There have been doomsday cults in the US since the off, and survivalist militias in combat gear were charging around the woods preparing to fight government baddies during the Clinton presidency. But that’s nothing on the cynical mood now. The chief reason has been Barack Obama winning a second term — many preppers believe he will start trying to separate citizens from their guns, sparking civil war. For the very rich, there is the added paranoia caused by the growing wealth gap and widespread predictions that it could lead eventually to serious social unrest. Drive along the East River into Manhattan’s financial district and you can’t miss a huge billboard advertising a storage warehouse. ‘The French aristocracy never saw it coming either,’ it reads. Endearingly cryptic … unless you’re a twitchy banker and then the threat is fairly obvious. A well-known Wall Street financial adviser, David John Marotta, recently told investors they should prepare for a financial apocalypse by carrying around an emergency ‘bug-out bag’ containing food, a gun and ammunition.

According to James Stevens, alias Doctor Prepper, who is the guru of a movement he prefers to call ‘family preparedness’, most preppers are white, middle-class and affluent. Black people aren’t interested, he says. Read prepper online forums and you’ll pick up on a definite elitism, a view that they’re the chosen few and that some people’s lives are too frivolous to be worth saving. One has to ask how many of these people are simply fantasising about an alternative world in which they are the hero.
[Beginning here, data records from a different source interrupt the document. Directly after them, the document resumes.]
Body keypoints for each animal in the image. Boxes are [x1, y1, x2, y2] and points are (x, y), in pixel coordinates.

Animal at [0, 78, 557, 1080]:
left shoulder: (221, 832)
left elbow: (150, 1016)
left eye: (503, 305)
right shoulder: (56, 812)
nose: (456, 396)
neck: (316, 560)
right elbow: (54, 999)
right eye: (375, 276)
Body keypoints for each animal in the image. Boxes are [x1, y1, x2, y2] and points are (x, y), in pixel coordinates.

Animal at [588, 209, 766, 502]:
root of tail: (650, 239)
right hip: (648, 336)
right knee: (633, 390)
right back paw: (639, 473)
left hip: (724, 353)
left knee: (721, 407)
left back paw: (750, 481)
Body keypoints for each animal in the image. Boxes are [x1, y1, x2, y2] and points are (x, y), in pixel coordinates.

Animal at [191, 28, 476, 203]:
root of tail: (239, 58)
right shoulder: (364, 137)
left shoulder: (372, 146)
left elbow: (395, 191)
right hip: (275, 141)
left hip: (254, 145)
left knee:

Being that hero doesn’t come cheap. America’s ‘disaster preparedness’ economy is estimated to be worth some annual $500 million in sales to ordinary punters — several billion dollars when you include sales to businesses and the government. That’s just the stuff you fit in a backpack. If you have $2 million to spare, you can have your own decommissioned nuclear missile bunker as an end-of-the-world getaway. When a developer converted a 1960s-era missile silo in Kansas into a 174ft deep apartment complex, some sniggered but he quickly sold all 14 of the 1,820 sq ft units. There’s a long waiting list for further silo conversions that he plans. Survival Condo will have enough supplies of site-grown food, and purified well and rain water, to accommodate 70 people indefinitely, says the developer. The flats boast large HDTV panels simulating windows (giving views of a world that no longer exists). The silo also boasts a cinema, spa, classrooms, bar and pool. Zombies and other non-members will be kept out with ground-level security cameras, electric fences and the lethal contents of an onsite armoury.
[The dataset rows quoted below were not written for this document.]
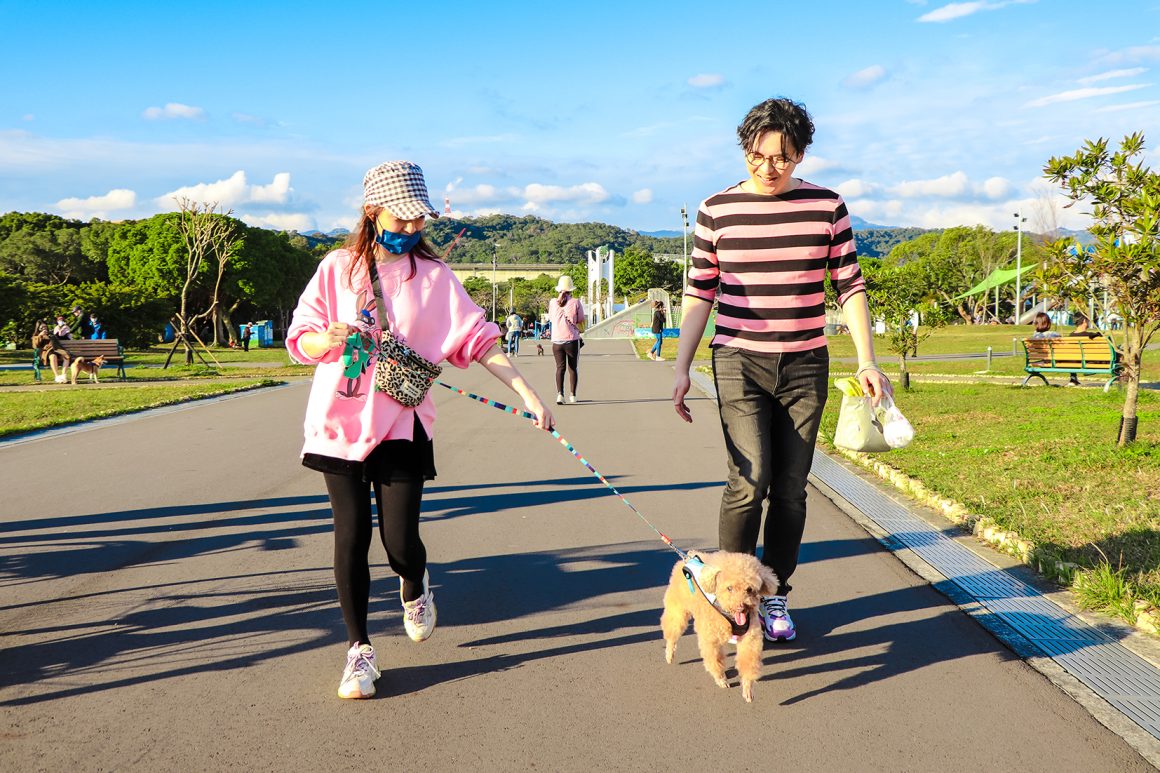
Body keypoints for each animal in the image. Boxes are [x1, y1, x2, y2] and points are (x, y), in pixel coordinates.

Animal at [668, 547, 774, 696]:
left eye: (749, 589)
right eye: (729, 588)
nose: (741, 606)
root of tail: (686, 558)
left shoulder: (750, 638)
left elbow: (749, 660)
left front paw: (747, 687)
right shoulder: (710, 638)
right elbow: (715, 659)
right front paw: (721, 679)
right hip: (678, 609)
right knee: (671, 632)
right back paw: (669, 654)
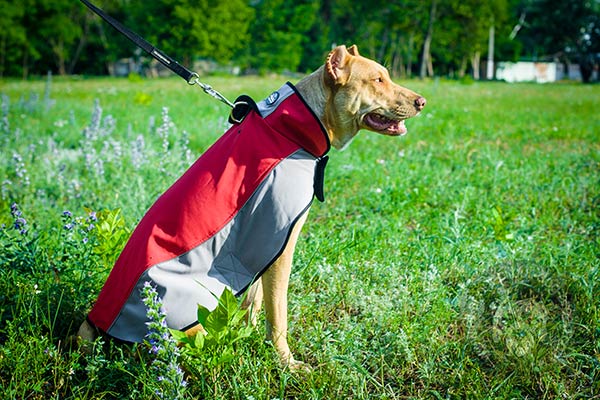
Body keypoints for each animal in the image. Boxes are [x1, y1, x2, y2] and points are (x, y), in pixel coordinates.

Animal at [78, 43, 426, 368]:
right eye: (377, 80)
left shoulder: (262, 245)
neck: (293, 130)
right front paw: (285, 362)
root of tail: (94, 324)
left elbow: (256, 302)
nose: (422, 102)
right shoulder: (280, 243)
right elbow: (278, 313)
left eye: (387, 76)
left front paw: (251, 334)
For those who need to prepare on a tighter budget for D-day (preppers call it TSHTF, or ‘the shit hits the fan’), there are cheaper options such as a 40 ft long, 10 ft diameter corrugated steel tube that can house six and be buried in your back garden. It’s a snip at $72,000, although the fake tree or rock to conceal the air vent is extra. Early buyers were offered a free ten acres at a secret prepper settlement in Arizona so they could bury their tube near like-minded neighbours.